Newly-installed Chief Executive David Calhoun, who took the reins this month to stabilize the situation, pledged to turn the company around even as Boeing disclosed $9.2 billion in new costs connected to the Max.
Some analysts had expected new costs twice as high, and despite the hefty charges, Boeing shares rallied early Wednesday in pre-market.
The Max has been grounded since March following two crashes that killed 346 people, which opened the doors to intense scrutiny of Boeing's safety practices – and regulatory oversight of its productions – as well bruising congressional investigations which have revealed a troublesome culture at the aviation giant.
"We are committed to transparency and excellence in everything we do," Calhoun said in a statement," adding, "Safety will underwrite every decision, every action and every step we take as we move forward."
Calhoun has been at the helm of Boeing only since Jan. 13 after Dennis Muilenburg was ousted in December following criticism of his handling of the crisis, and immediately after a damning series of internal communications were released. Calhoun is targeting mid-2020 to win approval from aviation regulators to resume flights on the Max, which is seen as a more realistic timeframe after Muilenburg repeatedly pushed a more optimistic schedule.
The grounding of the Max dented Boeing's earnings in multiple ways, halting deliveries of new planes to customers, a major source of revenues.

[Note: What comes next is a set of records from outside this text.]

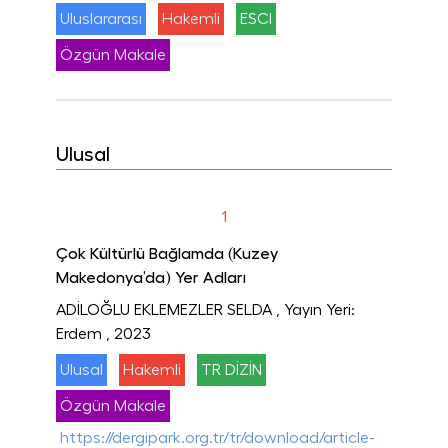
Uluslararası
Hakemli
ESCI
Özgün Makale
Ulusal
1
Çok Kültürlü Bağlamda (Kuzey
Makedonya’da) Yer Adları
ADİLOĞLU EKLEMEZLER SELDA
, Yayın Yeri:
Erdem
, 2023
Ulusal
Hakemli
TR DİZİN
Özgün Makale
https://dergipark.org.tr/tr/download/article-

Boeing revenues in the fourth quarter plunged 36.8% to $17.9 billion, while revenues for all of 2019 dropped 24.3% to $76.6 billion. The crisis also prompted the manufacturer to first reduce and then halt production of the Max until the crisis is resolved.
Boeing said Wednesday the changes in the production schedule added $2.6 billion in costs connected to airplane deliveries, plus another $4 billion in "abnormal production costs" primarily in 2020 associated with the suspension of the Max and a "gradual resumption" of production.
The company set aside $2.6 billion to compensate airlines that have been forced to cancel thousands of flights due to grounded Max planes and undelivered aircraft. The Max crisis also has weighed on numerous suppliers, such as Spirit AeroSystems, which announced earlier this month that it would lay off 2,800 employees in Kansas due to the production stoppage.
General Electric, which builds engines for the Max, said the crisis lowered cash flow by $1.4 billion for 2019.
Boeing also announced that it would again cut back the production of the 787 Dreamliner, a top-selling plane that has supported revenues during the protracted 737 Max grounding. The aerospace giant plans to cut production to 10 airplanes a month in early 2021 through 2023 based on the "near-term market outlook."
The company in October had dropped to 12 a month from 14 due to lower orders from China. Boeing's shares rose 2.4% to $324.25 in pre-market trading.